Bolivia
Impact | Negative
Civicus Rating | Obstructed
On October 8, the Bolivian Congress sanctioned a law promoted by the Executive Branch that regulates the official production of statistics, specifies the competencies of the National Statistics Institute (INE in Spanish) and keeps it under the orbit of the Executive Branch although with the character of a decentralized agency. It also includes pre-existing resolutions of lower legal rank related to the figure of “reporting” entities or entities obliged to provide information. The final text has not yet been published in the Official Gazette by the Executive.
The law in question classifies under the title of informants “all natural or legal persons of a public, private or mixed nature”, from autonomous territorial entities to foundations, non-profit entities, religious entities and cooperation agencies. These subjects have the obligation to provide the agency with the information requested by it. The information provided may not be disclosed on an individual basis and will only be published in a form that does not allow the identification of the provider. Nor may it be used for tax, judicial, administrative or police purposes, even by means of an administrative or judicial order.

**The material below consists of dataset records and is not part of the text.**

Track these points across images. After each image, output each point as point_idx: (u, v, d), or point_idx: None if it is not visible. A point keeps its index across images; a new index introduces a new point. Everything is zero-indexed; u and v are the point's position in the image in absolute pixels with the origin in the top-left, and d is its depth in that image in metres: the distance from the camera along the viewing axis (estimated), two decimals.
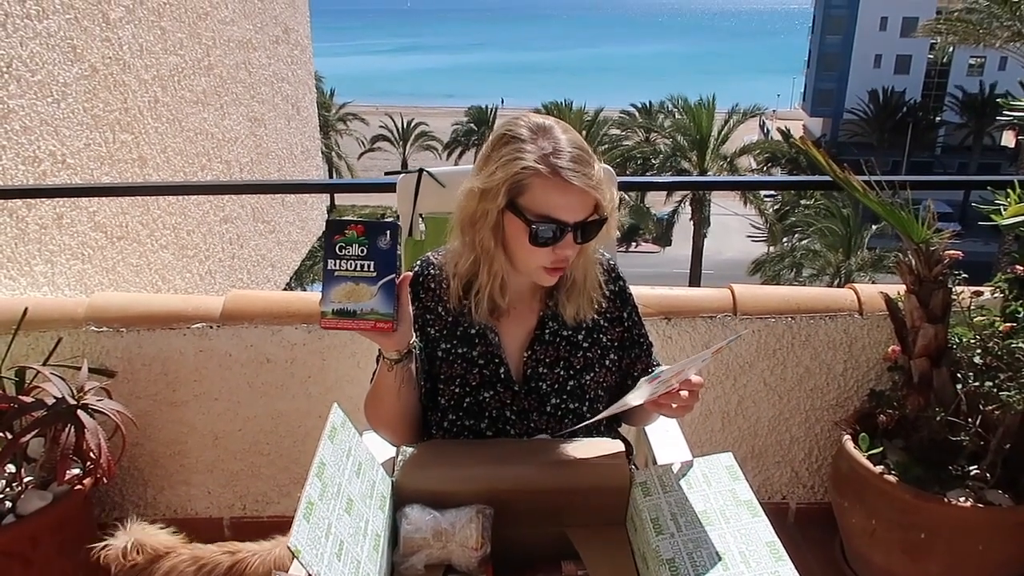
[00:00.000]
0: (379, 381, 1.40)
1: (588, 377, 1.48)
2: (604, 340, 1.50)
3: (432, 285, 1.48)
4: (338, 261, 1.19)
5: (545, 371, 1.46)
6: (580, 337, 1.48)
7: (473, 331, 1.46)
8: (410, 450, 1.39)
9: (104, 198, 3.35)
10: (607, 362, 1.50)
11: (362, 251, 1.19)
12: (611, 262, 1.56)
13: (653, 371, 1.27)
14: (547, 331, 1.47)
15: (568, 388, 1.47)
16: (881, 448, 2.15)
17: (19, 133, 2.78)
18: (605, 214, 1.35)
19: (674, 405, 1.27)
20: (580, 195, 1.30)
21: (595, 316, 1.49)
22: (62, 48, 3.04)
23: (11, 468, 2.09)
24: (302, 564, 0.98)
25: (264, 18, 5.48)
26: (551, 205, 1.30)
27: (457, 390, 1.46)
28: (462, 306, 1.45)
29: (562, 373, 1.47)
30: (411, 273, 1.29)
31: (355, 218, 1.22)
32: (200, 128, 4.38)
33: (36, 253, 2.88)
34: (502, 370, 1.45)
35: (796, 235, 24.68)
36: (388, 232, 1.20)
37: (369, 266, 1.19)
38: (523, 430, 1.46)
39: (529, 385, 1.46)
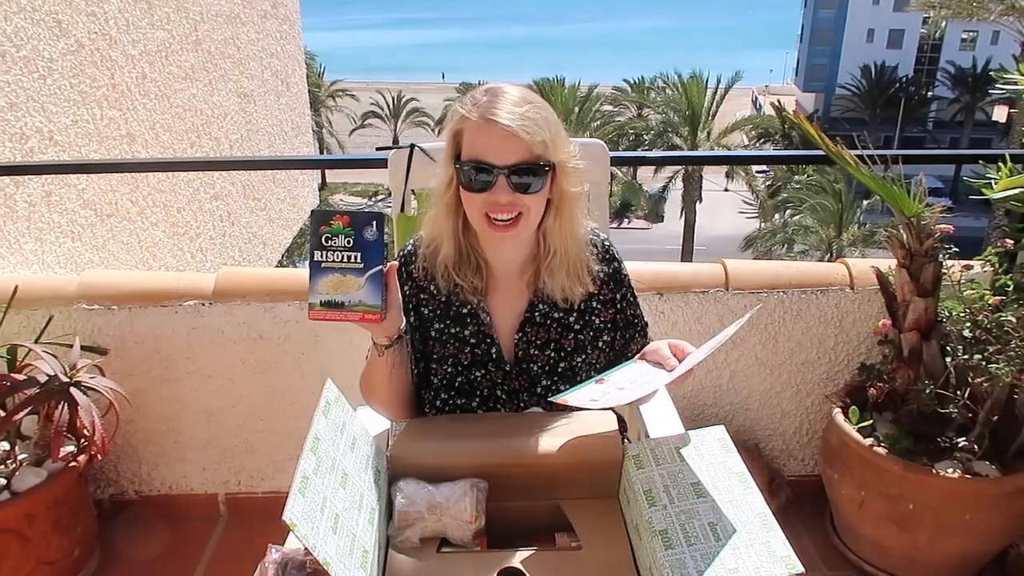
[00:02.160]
0: (371, 365, 1.40)
1: (579, 359, 1.48)
2: (597, 322, 1.49)
3: (425, 264, 1.48)
4: (325, 252, 1.18)
5: (536, 353, 1.46)
6: (572, 319, 1.47)
7: (465, 311, 1.46)
8: (404, 424, 1.40)
9: (93, 175, 3.32)
10: (600, 344, 1.50)
11: (348, 242, 1.18)
12: (606, 243, 1.53)
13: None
14: (537, 313, 1.46)
15: (559, 370, 1.47)
16: (871, 421, 2.18)
17: (5, 110, 2.75)
18: (549, 159, 1.33)
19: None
20: (504, 136, 1.28)
21: (588, 298, 1.48)
22: (47, 23, 3.00)
23: (5, 445, 2.10)
24: (298, 537, 0.99)
25: None
26: (477, 147, 1.31)
27: (449, 369, 1.46)
28: (430, 275, 1.46)
29: (553, 355, 1.47)
30: (396, 263, 1.29)
31: (340, 209, 1.21)
32: (189, 104, 4.34)
33: (25, 231, 2.86)
34: (493, 350, 1.45)
35: (788, 211, 24.71)
36: (375, 223, 1.18)
37: (356, 257, 1.18)
38: (513, 409, 1.47)
39: (520, 366, 1.46)
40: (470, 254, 1.44)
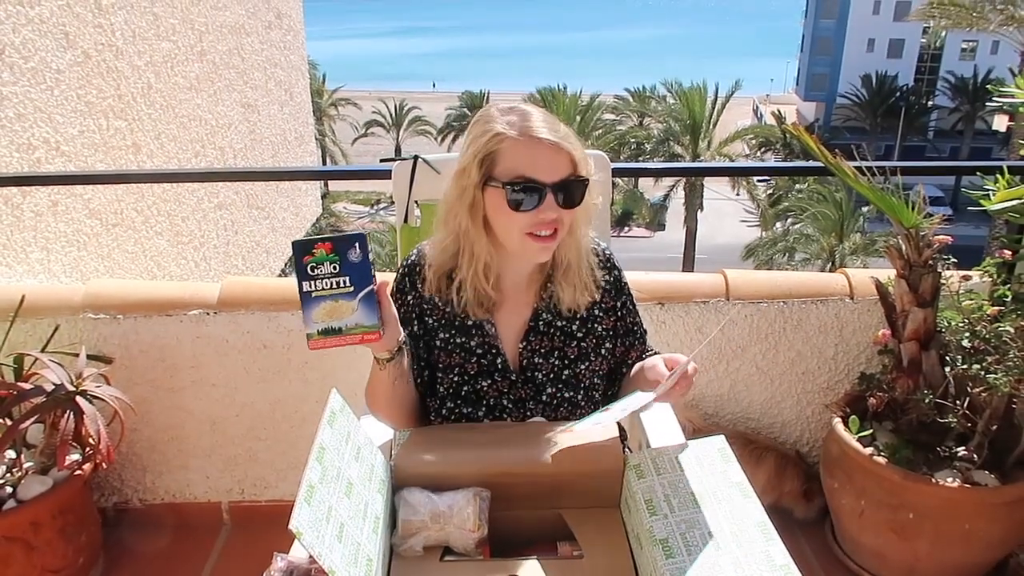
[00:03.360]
0: (373, 377, 1.41)
1: (583, 366, 1.50)
2: (599, 329, 1.52)
3: (436, 281, 1.50)
4: (313, 282, 1.16)
5: (540, 361, 1.48)
6: (575, 327, 1.50)
7: (471, 322, 1.47)
8: (408, 434, 1.41)
9: (99, 185, 3.35)
10: (602, 351, 1.52)
11: (334, 268, 1.16)
12: (607, 251, 1.56)
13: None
14: (541, 322, 1.48)
15: (563, 377, 1.49)
16: (871, 430, 2.19)
17: (13, 120, 2.78)
18: (584, 174, 1.35)
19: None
20: (552, 151, 1.31)
21: (590, 306, 1.50)
22: (55, 35, 3.03)
23: (11, 454, 2.11)
24: (304, 546, 1.00)
25: (256, 3, 5.45)
26: (524, 165, 1.31)
27: (455, 378, 1.48)
28: (443, 296, 1.46)
29: (557, 363, 1.49)
30: (387, 281, 1.28)
31: (320, 236, 1.18)
32: (193, 114, 4.37)
33: (32, 240, 2.88)
34: (499, 360, 1.47)
35: (789, 220, 24.71)
36: (357, 244, 1.17)
37: (345, 281, 1.17)
38: (520, 418, 1.48)
39: (525, 375, 1.48)
40: (487, 267, 1.46)
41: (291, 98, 6.32)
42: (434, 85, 60.73)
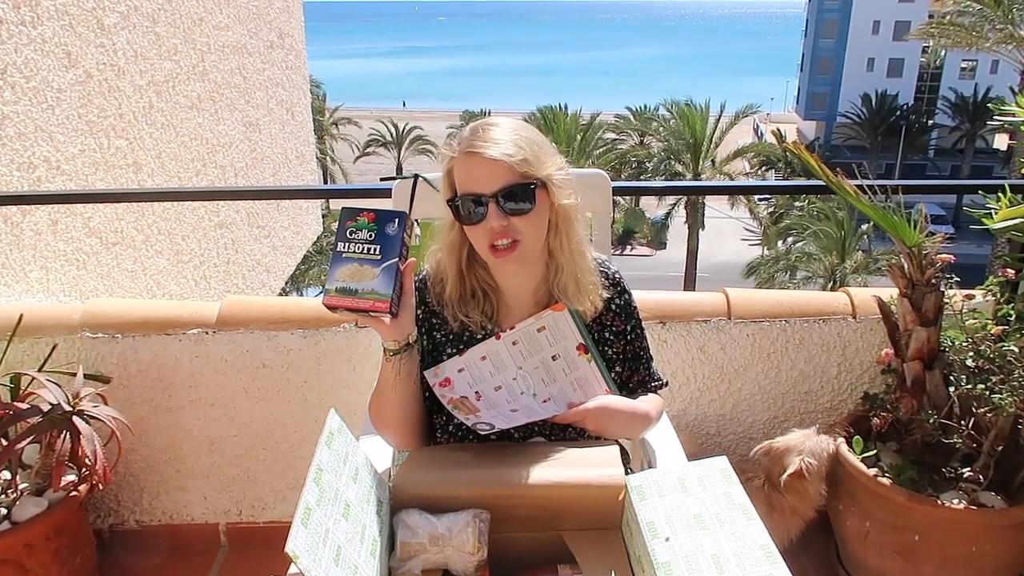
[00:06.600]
0: (380, 375, 1.41)
1: None
2: (609, 353, 1.52)
3: (438, 289, 1.49)
4: (347, 244, 1.25)
5: None
6: None
7: (479, 337, 1.47)
8: (407, 455, 1.40)
9: (99, 203, 3.35)
10: (612, 374, 1.51)
11: (370, 236, 1.25)
12: (616, 275, 1.56)
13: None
14: None
15: None
16: (875, 451, 2.17)
17: (14, 139, 2.78)
18: (535, 177, 1.34)
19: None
20: (487, 164, 1.32)
21: (600, 328, 1.51)
22: (56, 54, 3.04)
23: (6, 475, 2.10)
24: (300, 569, 0.99)
25: (259, 23, 5.49)
26: (465, 181, 1.35)
27: None
28: (442, 306, 1.48)
29: None
30: (414, 260, 1.31)
31: (368, 207, 1.27)
32: (195, 133, 4.38)
33: (31, 259, 2.88)
34: None
35: (791, 238, 24.74)
36: (397, 220, 1.25)
37: (375, 250, 1.25)
38: (526, 434, 1.47)
39: None
40: (475, 288, 1.46)
41: (292, 117, 6.34)
42: (404, 104, 61.32)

In case of non-compliance, fines could reach up to 7200 Housing Development Units (equivalent to approximately USD 2500) and will be applied according to the principle of proportionality, depending on the degree of the infraction. The amounts, terms and other aspects of the sanctions will be established by means of a regulatory decree.
Although in its Article 6, the new regulation establishes that the INE is a decentralized, technical-specialized public institution, with administrative, financial, legal and technical management autonomy, with its own assets, opposition Senator Cecilia Requena (Comunidad Ciudadana) questioned the centralism of the structure that will continue to operate under the Executive Branch. On the other hand, and according to the annual report of the Inter-American Press Association, several local CSOs have warned that the law could be in conflict with Article 21 of the Constitution, as it grants INE the power to decide what data may or may not be disclosed.